A Buddhist nun came by, with her shaved head and brown robe.

Binh pressed her palms together and gave a little bow. On Sunday, she would light incense at the temple to make up for cheating Mr. Nguyen.

Binh wiped the metal surface of the cart with a cloth. She put away the unsold bottles of soda. Finished, she scanned the highway for a sight of Ba and Anh Hai. The highway was lined with the red and yellow satin banners of the Communist government. Some banners had a yellow star, others a hammer and sickle.

She looked down the road toward the motorcycle repair shop where Ba and Anh Hai worked, but couldn’t make out their motorcycle in the stream of others.

Then she looked up the road as far as the large kiln where the Mai family manufactured bricks, a black cloud hanging above the chimney. Someday, she hoped to see more of what lay beyond that kiln.

Once she’d traveled the highway on the back of a motorcycle with Anh Hai. He’d stepped hard on the pedal and they’d zoomed out of the village, until the spaces between the villages grew greater and neat rows of tea plants covered the hillsides.

She’d held on to Anh Hai’s waist tight, filling her lungs with air from the huge blue sky and filling her head with memories of all she saw.

The sun slid toward the horizon. Binh felt tired and wished she could walk home. But if she did, someone might steal the cart.

Just as the vehicles turned on their lights, Ba and Anh Hai finally arrived. It wasn’t Ba’s motorcycle they rode, but one he’d borrowed from the repair shop.

“How was business?” Ba asked, idling the motor.

Anh Hai sat on the back, his fingers drumming the rhythm of his favorite new song.

“I sold six cups of pineapple and twelve sodas,” Binh answered.

“Good. That’ll buy some rice.”

Binh was proud of the way she’d sold all of the fruit. She handed Ba the
dong
notes from her earnings.

“Thank you,
con cung,
” he said, and shoved the bills deep into the pocket of his pants.
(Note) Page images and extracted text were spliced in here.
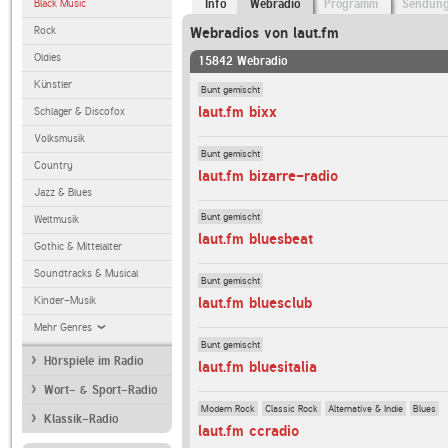
Black Music
Info
Webradio
Programm
Sendun
Rock
Webradios von laut.fm
Oldies
15842 Webradio
Künstler
Bunt gemischt
laut.fm bixx
Schlager & Discofox
Volksmusik
Bunt gemischt
Country
laut.fm bizarre-radio
Jazz & Blues
Bunt gemischt
Weltmusik
laut.fm bluesbeat
Gothic & Mittelalter
Soundtracks & Musical
Bunt gemischt
Kinder-Musik
laut.fm bluesclub
Mehr Genres
Bunt gemischt
Hörspiele im Radio
laut.fm bluesitalia
Wort- & Sport-Radio
Modern Rock
Classic Rock
Alternative & Indie
Blues
Klassik-Radio
laut.fm ccradio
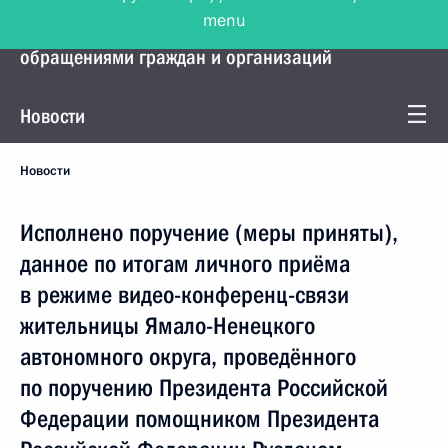
menu
Управление Президента по работе с
обращениями граждан и организаций
Новости
Новости
Исполнено поручение (меры приняты),
данное по итогам личного приёма
в режиме видео-конференц-связи
жительницы Ямало-Ненецкого
автономного округа, проведённого
по поручению Президента Российской
Федерации помощником Президента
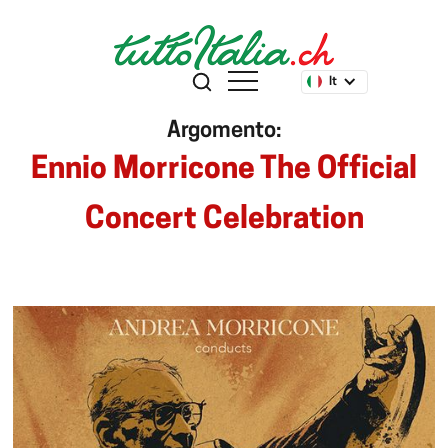
It
Argomento:
Ennio Morricone The Official
Concert Celebration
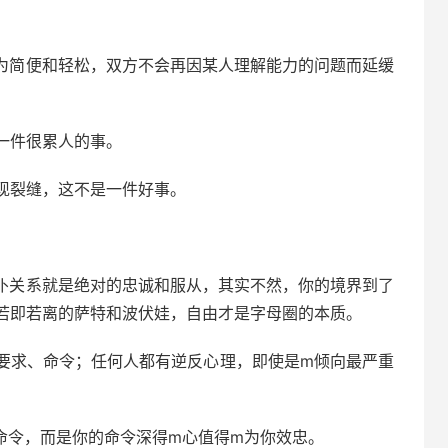
更为简便和轻松，双方不会再因某人理解能力的问题而延缓
一件很累人的事。
现裂缝，这不是一件好事。
主仆关系就是绝对的忠诚和服从，其实不然，你的境界到了
若即若离的萨特和波伏娃，自由才是字母圈的本质。
要求、命令；任何人都有逆反心理，即使是m倾向最严重
命令，而是你的命令深得m心值得m为你效忠。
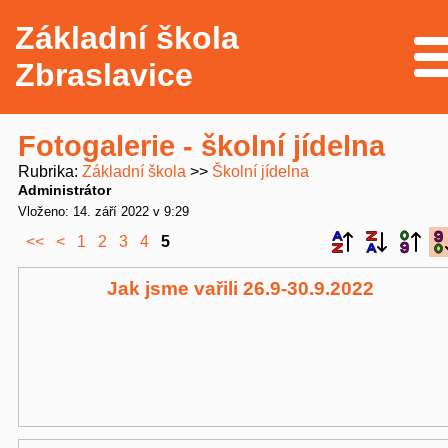
Základní škola
Me
Zbraslavice
Fotogalerie - školní jídelna
Rubrika
Základní škola
Školní jídelna
Administrátor
Vloženo: 14. září 2022 v 9:29
<<
<
1
2
3
4
5
Jak jsme vařili 26.9-30.9.2022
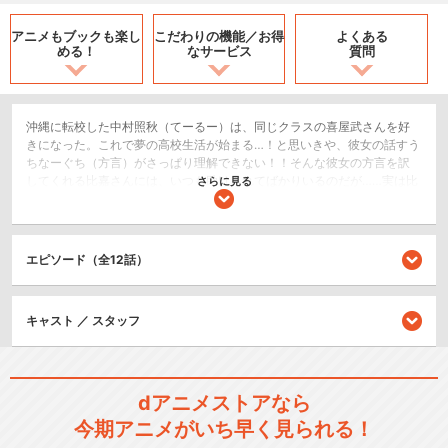
アニメもブックも
楽し
こだわりの機能／
お得
よくある
める！
なサービス
質問
沖縄に転校した中村照秋（てーるー）は、同じクラスの喜屋武さんを好
きになった。これで夢の高校生活が始まる…！と思いきや、彼女の話すう
ちなーぐち（方言）がさっぱり理解できない！！そんな彼女の方言を訳
してくれる比嘉さんには、いつも助けられてばかりいるのだが……実は比
さらに見る
嘉さんは、てーるーに片想い中!? 東京とはまったく違う南の島で、ちょ
っぴり変わった異文化恋愛スタート!!
恋愛/ラブコメ
エピソード（全12話）
閉じる
キャスト ／ スタッフ
dアニメストアなら
今期アニメがいち早く見られる！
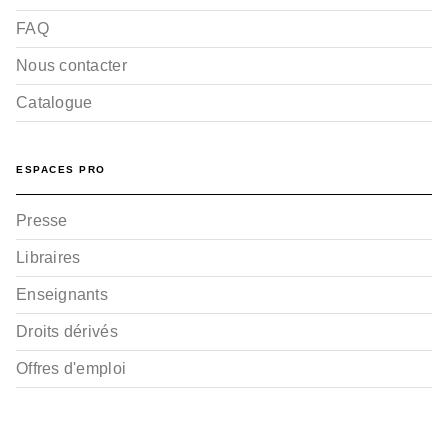
FAQ
Nous contacter
Catalogue
ESPACES PRO
Presse
Libraires
Enseignants
Droits dérivés
Offres d'emploi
Even though Binh had turned nine at Lunar New Year and tended her own cart, Ba still called her “my spoiled little girl.”

As Ba revved the motorcycle engine, Binh climbed into the space in front of Anh Hai, holding Ba around the waist.

Anh Hai reached one hand behind him and took hold of the cart. Then they rode off down the road as traffic fumes billowed around them. Ba edged the motorcycle in and out of the traffic, the cart following after them like a duckling following its mother.